2. Brave is more secure than Chrome
Unlike Chrome which puts you on the verge of being a victim to fake push notifications or anything that seems spammy, brave protects you from it by stopping all sorts of ads, spam, and ad trackers. Makes your whole internet experience cookie-less within just a single click.
This helps you protect your online browsing security and makes your saved password hidden from any sort of background tracking.
3. Brave is lighter in weight than Chrome
We compared Brave with Chrome, and we derived the simple formula of how Chrome makes their browser heavier day by day;
- Chrome (base install) + Chrome (Updates) + Extensions (base) + Extension (Updates) + Extentions (Background activity) = CPU Usage 94%
- Brave (base install) + Extensions (base install) = CPU Usage 28%
This way, Brave is much better at performing, even at the lower-end devices.

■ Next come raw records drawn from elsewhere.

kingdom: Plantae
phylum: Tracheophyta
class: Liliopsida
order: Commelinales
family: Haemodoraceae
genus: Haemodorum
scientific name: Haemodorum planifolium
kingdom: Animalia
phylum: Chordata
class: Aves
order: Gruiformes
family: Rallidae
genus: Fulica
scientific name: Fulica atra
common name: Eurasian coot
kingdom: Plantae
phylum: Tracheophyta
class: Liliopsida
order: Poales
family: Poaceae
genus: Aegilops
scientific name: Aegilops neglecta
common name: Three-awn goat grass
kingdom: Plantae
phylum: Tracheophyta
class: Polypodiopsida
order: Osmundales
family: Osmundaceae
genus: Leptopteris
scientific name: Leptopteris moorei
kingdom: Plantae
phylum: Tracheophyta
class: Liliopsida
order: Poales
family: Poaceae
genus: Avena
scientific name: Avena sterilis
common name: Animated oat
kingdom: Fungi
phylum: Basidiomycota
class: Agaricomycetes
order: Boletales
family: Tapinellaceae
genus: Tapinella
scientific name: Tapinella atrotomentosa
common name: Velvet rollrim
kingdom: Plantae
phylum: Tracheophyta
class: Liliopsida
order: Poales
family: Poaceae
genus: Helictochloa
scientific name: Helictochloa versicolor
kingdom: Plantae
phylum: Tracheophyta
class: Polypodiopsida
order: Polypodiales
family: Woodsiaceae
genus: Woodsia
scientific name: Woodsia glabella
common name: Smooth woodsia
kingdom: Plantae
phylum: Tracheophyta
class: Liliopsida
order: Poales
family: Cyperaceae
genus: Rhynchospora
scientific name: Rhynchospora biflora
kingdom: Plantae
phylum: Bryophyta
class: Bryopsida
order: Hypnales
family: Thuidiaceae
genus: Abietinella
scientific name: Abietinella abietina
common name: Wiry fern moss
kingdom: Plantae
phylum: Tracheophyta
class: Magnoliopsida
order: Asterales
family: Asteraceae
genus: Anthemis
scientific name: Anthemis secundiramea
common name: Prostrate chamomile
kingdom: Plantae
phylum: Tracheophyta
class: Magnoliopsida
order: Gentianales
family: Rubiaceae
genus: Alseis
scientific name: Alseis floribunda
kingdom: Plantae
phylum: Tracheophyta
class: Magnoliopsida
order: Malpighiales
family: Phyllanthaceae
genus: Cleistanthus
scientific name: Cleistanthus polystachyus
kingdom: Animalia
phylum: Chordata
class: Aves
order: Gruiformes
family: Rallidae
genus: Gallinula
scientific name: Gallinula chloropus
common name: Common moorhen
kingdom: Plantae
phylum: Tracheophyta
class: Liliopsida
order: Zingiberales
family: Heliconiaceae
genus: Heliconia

4. Brave Browser allows you to earn as you browse
If you browse the internet with brave, it blocks the ads, but it gives you an option that allows you to see the ads as low as one ad per hour to 10 ads per hour, depending on the frequency that wouldn’t annoy you.
You can also disable it within just a single click if you do not wish to see any ads.
Seeing no ads means no earning. But if you choose to see them, you will get one notification per hour, and you will earn double revenue by clicking it. Even if you simply browse the internet, you’ll earn in a cryptocurrency called BAT that can be changeable to any cryptocurrency of your choosing with Brave browser wallet.
5. Brave is open source
First, let me tell you what open source is. Open source is software is the one whose code is publically accessible, meaning users can see how the software works. Unlike Chrome, which is a closed source software, meaning users cannot see what goes behind the software, which is the real red flag here.
Brave being an open-source browser adds more credibility as people can see the browser isn’t fetching any information and working while respecting our privacy.